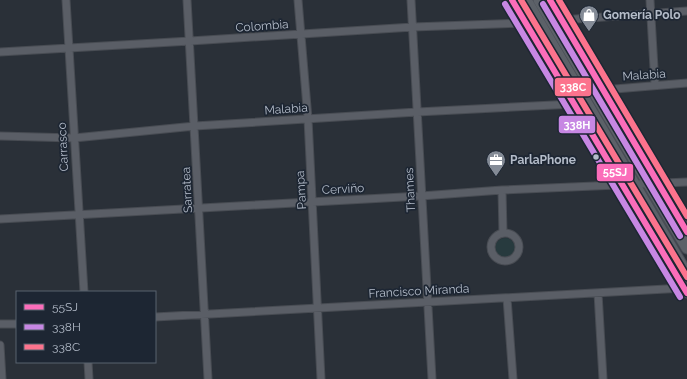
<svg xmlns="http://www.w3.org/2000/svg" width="687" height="379" font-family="Raleway,sans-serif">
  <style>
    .green { fill: #273a3e }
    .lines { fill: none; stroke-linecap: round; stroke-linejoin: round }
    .street-casing { stroke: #484c53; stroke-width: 9 }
    .secondary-casing { stroke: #484c53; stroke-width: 11 }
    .primary-casing { stroke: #484c55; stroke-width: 13 }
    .street { stroke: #5a5e66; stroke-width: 7 }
    .secondary { stroke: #595d64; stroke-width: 9 }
    .primary { stroke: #5c6168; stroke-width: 11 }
    .bus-1-casing { stroke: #1d2633; stroke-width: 9 }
    .bus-2-casing { stroke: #1d2633; stroke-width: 9 }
    .bus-3-casing { stroke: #1d2633; stroke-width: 9 }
    .bus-1 { stroke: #fb6dba; stroke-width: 6 }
    .bus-2 { stroke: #c787e3; stroke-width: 6 }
    .bus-3 { stroke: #fc738d; stroke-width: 6 }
    .bus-dot { fill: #b4bcc9; stroke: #1d2633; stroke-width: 1.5 }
    .labels { text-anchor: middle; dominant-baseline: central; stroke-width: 3.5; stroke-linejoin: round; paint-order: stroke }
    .poi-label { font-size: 12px; font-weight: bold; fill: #b4bcc9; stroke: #1d2633; text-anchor: start }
    .street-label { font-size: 12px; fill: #b4bcc9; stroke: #1d2633 }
    .line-badge { stroke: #1d2633; stroke-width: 1.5 }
    .badge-label { font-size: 11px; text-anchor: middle; font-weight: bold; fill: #fff }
  </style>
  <rect width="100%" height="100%" fill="#2a3038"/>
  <path class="green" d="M529,0h5l100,169v5z
    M495 248a10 10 0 1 1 20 0a10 10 0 1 1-20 0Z"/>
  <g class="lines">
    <defs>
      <path id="street" d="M66,0l18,292
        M187,0l21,379
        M298,0l10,119 13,260
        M411,0l21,379
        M650,0l5,85
        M562,20l125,-9
        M0,52l190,-11 223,-14 112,-4
        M603,90l84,-7
        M0,136l74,2 121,-12 222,-14 157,-8
        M502,190l1,43
        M0,219l421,-23 81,-6 185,-8
        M491 247a14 14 0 1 1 28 0a14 14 0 1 1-28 0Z
        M598,293l5,86
        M507,298l6,81
        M155,317l529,-29
        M0,324h17
        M0,345l2,34
        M88,362l1,17"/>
      <path id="secondary" d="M512,0l175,293
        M550,0l68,116
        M628,132l59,100"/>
      <path id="primary" d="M524,0l1,23 22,21
        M526,0l161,274
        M539,0l148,248
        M611,111l14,15 4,18"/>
    </defs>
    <use href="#street" class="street-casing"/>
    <use href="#secondary" class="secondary-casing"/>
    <use href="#primary" class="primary-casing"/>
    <use href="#street" class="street"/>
    <use href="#secondary" class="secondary"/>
    <use href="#primary" class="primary"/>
    <defs>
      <path id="bus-1" d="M512,0l175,293
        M550,0l137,232"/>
      <path id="bus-2" d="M505,4l175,293
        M543,4l137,232"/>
      <path id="bus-3" d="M521,0l166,277
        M559,0l128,216"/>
    </defs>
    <use href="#bus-1" class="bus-1-casing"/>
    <use href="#bus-2" class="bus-2-casing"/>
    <use href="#bus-3" class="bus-3-casing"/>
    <use href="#bus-1" class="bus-1"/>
    <use href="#bus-2" class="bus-2"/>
    <use href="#bus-3" class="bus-3"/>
  </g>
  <defs>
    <symbol id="shop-pin" viewBox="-11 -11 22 30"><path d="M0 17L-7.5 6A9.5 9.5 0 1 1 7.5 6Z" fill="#848b96" stroke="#1d2633"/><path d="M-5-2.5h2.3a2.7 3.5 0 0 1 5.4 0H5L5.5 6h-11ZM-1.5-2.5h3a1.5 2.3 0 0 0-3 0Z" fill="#fff"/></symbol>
    <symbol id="office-pin" viewBox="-11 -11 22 30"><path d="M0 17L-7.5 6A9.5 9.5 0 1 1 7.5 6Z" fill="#848b96" stroke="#1d2633"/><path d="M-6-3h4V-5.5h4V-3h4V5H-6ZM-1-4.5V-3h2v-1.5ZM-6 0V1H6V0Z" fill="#fff"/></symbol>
  </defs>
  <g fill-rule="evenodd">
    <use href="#shop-pin" x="578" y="4" width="22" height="30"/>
    <use href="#office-pin" x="485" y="149" width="22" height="30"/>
  </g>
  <circle class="bus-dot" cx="596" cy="157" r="3.5"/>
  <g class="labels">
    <g class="poi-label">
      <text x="603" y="15">Gomería Polo</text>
      <text x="510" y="160">ParlaPhone</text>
    </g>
    <g class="street-label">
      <text transform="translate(262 26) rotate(-4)">Colombia</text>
      <text transform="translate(644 75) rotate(-4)">Malabia</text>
      <text transform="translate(286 109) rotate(-4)">Malabia</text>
      <text transform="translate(63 147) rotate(-93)">Carrasco</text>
      <text transform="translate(343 189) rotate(-3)">Cerviño</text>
      <text transform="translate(187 190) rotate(-93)">Sarratea</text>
      <text transform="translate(301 190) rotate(-93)">Pampa</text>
      <text transform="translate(410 190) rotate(-93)">Thames</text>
      <text transform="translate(419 291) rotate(-3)">Francisco Miranda</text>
    </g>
  </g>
  <g class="line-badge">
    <rect x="554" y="77" width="38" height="20" rx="4" fill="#fc738d"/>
    <rect x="558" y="115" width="38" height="19" rx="4" fill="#c787e3"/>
    <rect x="596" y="163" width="38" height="19" rx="4" fill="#fb6dba"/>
  </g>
  <g class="badge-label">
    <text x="573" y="91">338C</text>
    <text x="577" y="129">338H</text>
    <text x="615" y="176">55SJ</text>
  </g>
  <rect x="16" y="291" width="140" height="72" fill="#1d2633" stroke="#59626f"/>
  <rect x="24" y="304" width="20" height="6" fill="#fb6dba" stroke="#59626f"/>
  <text x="52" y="311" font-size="12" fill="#b4bcc9">55SJ</text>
  <rect x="24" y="324" width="20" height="6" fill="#c787e3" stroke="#59626f"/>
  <text x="52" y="331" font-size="12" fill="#b4bcc9">338H</text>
  <rect x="24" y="344" width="20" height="6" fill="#fc738d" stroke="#59626f"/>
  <text x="52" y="351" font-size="12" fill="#b4bcc9">338C</text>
</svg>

· · · ·

= Instructions for the task =
When the word "lines" shows up in a line of the entries, report that line.

= Answer area =
    .lines { fill: none; stroke-linecap: round; stroke-linejoin: round }
  <g class="lines">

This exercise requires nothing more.